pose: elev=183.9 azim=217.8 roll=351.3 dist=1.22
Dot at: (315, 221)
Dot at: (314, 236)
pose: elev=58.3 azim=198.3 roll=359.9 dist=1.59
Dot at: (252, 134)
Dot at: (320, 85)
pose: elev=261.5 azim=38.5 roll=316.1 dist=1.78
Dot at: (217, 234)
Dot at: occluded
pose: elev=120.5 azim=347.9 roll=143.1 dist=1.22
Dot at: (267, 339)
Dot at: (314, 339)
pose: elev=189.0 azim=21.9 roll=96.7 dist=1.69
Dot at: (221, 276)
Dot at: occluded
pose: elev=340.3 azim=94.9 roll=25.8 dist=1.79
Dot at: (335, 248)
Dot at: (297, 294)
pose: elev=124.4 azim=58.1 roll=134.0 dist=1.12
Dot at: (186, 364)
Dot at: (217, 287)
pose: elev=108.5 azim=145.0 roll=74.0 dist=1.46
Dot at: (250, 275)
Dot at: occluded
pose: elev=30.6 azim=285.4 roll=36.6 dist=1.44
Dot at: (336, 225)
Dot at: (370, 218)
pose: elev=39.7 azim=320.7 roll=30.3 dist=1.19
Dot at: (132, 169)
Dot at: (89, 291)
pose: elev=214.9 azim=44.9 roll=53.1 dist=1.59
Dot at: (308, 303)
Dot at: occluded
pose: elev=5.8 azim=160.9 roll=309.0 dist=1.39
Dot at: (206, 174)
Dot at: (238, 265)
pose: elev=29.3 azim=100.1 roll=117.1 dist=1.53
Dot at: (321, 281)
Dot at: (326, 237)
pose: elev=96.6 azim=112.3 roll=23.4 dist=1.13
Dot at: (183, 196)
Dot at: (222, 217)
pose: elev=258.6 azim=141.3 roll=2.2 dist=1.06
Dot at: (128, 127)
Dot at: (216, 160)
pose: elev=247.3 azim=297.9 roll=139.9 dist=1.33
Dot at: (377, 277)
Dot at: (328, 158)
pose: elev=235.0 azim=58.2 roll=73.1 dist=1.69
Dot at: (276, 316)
--*--
• GIVEN TASK: Format the stretch of the records above, from the line containing "pose: elev=189.0 azim=21.9" through the end of the records, as a numbered list, leaving out any blank lines.

• COMPLETE ANSWER:
1. pose: elev=189.0 azim=21.9 roll=96.7 dist=1.69
2. Dot at: (221, 276)
3. Dot at: occluded
4. pose: elev=340.3 azim=94.9 roll=25.8 dist=1.79
5. Dot at: (335, 248)
6. Dot at: (297, 294)
7. pose: elev=124.4 azim=58.1 roll=134.0 dist=1.12
8. Dot at: (186, 364)
9. Dot at: (217, 287)
10. pose: elev=108.5 azim=145.0 roll=74.0 dist=1.46
11. Dot at: (250, 275)
12. Dot at: occluded
13. pose: elev=30.6 azim=285.4 roll=36.6 dist=1.44
14. Dot at: (336, 225)
15. Dot at: (370, 218)
16. pose: elev=39.7 azim=320.7 roll=30.3 dist=1.19
17. Dot at: (132, 169)
18. Dot at: (89, 291)
19. pose: elev=214.9 azim=44.9 roll=53.1 dist=1.59
20. Dot at: (308, 303)
21. Dot at: occluded
22. pose: elev=5.8 azim=160.9 roll=309.0 dist=1.39
23. Dot at: (206, 174)
24. Dot at: (238, 265)
25. pose: elev=29.3 azim=100.1 roll=117.1 dist=1.53
26. Dot at: (321, 281)
27. Dot at: (326, 237)
28. pose: elev=96.6 azim=112.3 roll=23.4 dist=1.13
29. Dot at: (183, 196)
30. Dot at: (222, 217)
31. pose: elev=258.6 azim=141.3 roll=2.2 dist=1.06
32. Dot at: (128, 127)
33. Dot at: (216, 160)
34. pose: elev=247.3 azim=297.9 roll=139.9 dist=1.33
35. Dot at: (377, 277)
36. Dot at: (328, 158)
37. pose: elev=235.0 azim=58.2 roll=73.1 dist=1.69
38. Dot at: (276, 316)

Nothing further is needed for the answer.